Elle me savait très pauvre. La pauvreté, comme la maladie, étaient des choses laides dont elle se détournait. Pour rien au monde elle n’eût consenti à monter cinq étages. Il ne faut pas, mon amie, que vous la blâmiez trop vite : elle était d’une délicatesse infinie. C’était, peut-être, pour ne pas me blesser qu’elle ne me faisait que des présents inutiles, et les plus inutiles sont les plus nécessaires. Lorsqu’elle me sut malade, elle m’envoya des fleurs. On n’a pas à rougir, devant des fleurs, d’être sordidement logé. C’était plus que je n’attendais de personne ; je ne croyais pas qu’il y eût, sur la terre, un seul être assez bon pour m’envoyer des fleurs. Elle avait, à cette époque, la passion des lilas mauves ; j’eus, grâce à elle, une convalescence embaumée. Je vous ai dit combien ma chambre était triste : peut-être, sans les lilas de la princesse Catherine, je n’aurais jamais eu le courage de guérir.

Lorsque j’allai la remercier, j’étais encore très faible. Je la trouvai, comme d’ordinaire, devant l’un de ces travaux à l’aiguille, qu’elle avait rarement la patience de finir. Mes remerciements l’étonnèrent ; elle ne se souvenait déjà plus qu’elle m’eût envoyé des fleurs. Mon amie, cela m’indigna : il semble que la beauté d’un présent diminue, quand celui qui le fait n’y attache pas d’importance. Les persiennes, chez la princesse Catherine, étaient presque toujours fermées ; elle vivait, par goût, dans un perpétuel crépuscule, et cependant l’odeur poussiéreuse des rues envahissait la chambre ; l’on se rendait bien compte que l’été commençait. Je pensais, avec une accablante fatigue, que j’aurais à subir ces quatre mois d’été. Je me représentais les leçons devenues plus rares, les vaines sorties nocturnes à la recherche d’un peu de fraîcheur, l’énervement, l’insomnie, d’autres dangers encore. J’avais peur de retomber malade, bien pis que malade ; je finis par me plaindre, à haute voix, que l’été vînt si vite. La princesse de Mainau le passait à Wand, dans un ancien domaine qui lui venait des siens. Wand n’était pour moi qu’un nom vague, comme tous ceux des endroits où nous croyons ne jamais vivre : je mis quelque temps à comprendre que la princesse m’invitait. Elle m’invitait par pitié.
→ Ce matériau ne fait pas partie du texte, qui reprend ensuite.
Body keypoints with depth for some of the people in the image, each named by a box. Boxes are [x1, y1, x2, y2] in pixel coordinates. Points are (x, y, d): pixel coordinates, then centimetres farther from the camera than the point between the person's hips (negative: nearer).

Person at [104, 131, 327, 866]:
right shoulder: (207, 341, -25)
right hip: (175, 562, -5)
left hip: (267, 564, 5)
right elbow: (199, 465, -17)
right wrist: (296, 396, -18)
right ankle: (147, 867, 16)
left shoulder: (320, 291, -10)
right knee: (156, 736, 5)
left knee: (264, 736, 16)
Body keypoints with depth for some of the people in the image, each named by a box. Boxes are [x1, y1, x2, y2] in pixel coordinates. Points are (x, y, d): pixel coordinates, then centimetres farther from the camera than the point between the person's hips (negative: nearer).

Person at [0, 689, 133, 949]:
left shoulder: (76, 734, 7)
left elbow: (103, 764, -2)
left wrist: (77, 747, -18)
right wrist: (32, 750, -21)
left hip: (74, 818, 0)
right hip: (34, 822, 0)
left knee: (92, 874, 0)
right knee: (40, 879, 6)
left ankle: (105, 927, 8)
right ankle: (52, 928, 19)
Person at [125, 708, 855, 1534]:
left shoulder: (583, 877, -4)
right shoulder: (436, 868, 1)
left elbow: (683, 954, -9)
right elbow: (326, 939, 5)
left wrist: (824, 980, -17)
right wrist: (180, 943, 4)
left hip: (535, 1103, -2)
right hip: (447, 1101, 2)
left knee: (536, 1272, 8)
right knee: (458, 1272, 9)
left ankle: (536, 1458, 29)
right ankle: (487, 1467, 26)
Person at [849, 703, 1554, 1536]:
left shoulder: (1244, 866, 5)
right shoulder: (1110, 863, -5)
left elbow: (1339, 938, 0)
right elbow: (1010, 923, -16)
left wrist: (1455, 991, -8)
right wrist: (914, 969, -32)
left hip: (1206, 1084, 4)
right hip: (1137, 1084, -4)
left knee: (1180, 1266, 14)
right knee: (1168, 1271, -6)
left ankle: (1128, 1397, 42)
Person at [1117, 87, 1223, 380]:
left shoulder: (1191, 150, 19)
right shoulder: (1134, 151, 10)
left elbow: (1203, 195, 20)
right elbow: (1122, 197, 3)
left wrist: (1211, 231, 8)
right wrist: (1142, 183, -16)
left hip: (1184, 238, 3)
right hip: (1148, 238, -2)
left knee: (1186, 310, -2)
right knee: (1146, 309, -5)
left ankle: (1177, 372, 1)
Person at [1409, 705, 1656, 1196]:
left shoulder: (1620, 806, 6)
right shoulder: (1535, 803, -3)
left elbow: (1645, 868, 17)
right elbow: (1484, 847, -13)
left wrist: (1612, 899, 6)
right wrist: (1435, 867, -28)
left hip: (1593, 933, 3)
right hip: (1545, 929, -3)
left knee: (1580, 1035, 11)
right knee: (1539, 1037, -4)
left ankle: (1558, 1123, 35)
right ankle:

Elle m’invitait gaiement, s’occupant d’avance à me choisir une chambre, prenant, pour ainsi dire, possession de ma vie jusqu’au prochain automne. Alors j’eus honte d’avoir paru, en me plaignant, espérer quelque chose. J’acceptai. Je n’eus pas le courage de me punir en refusant, et vous savez, mon amie, qu’on ne résistait pas à la princesse Catherine.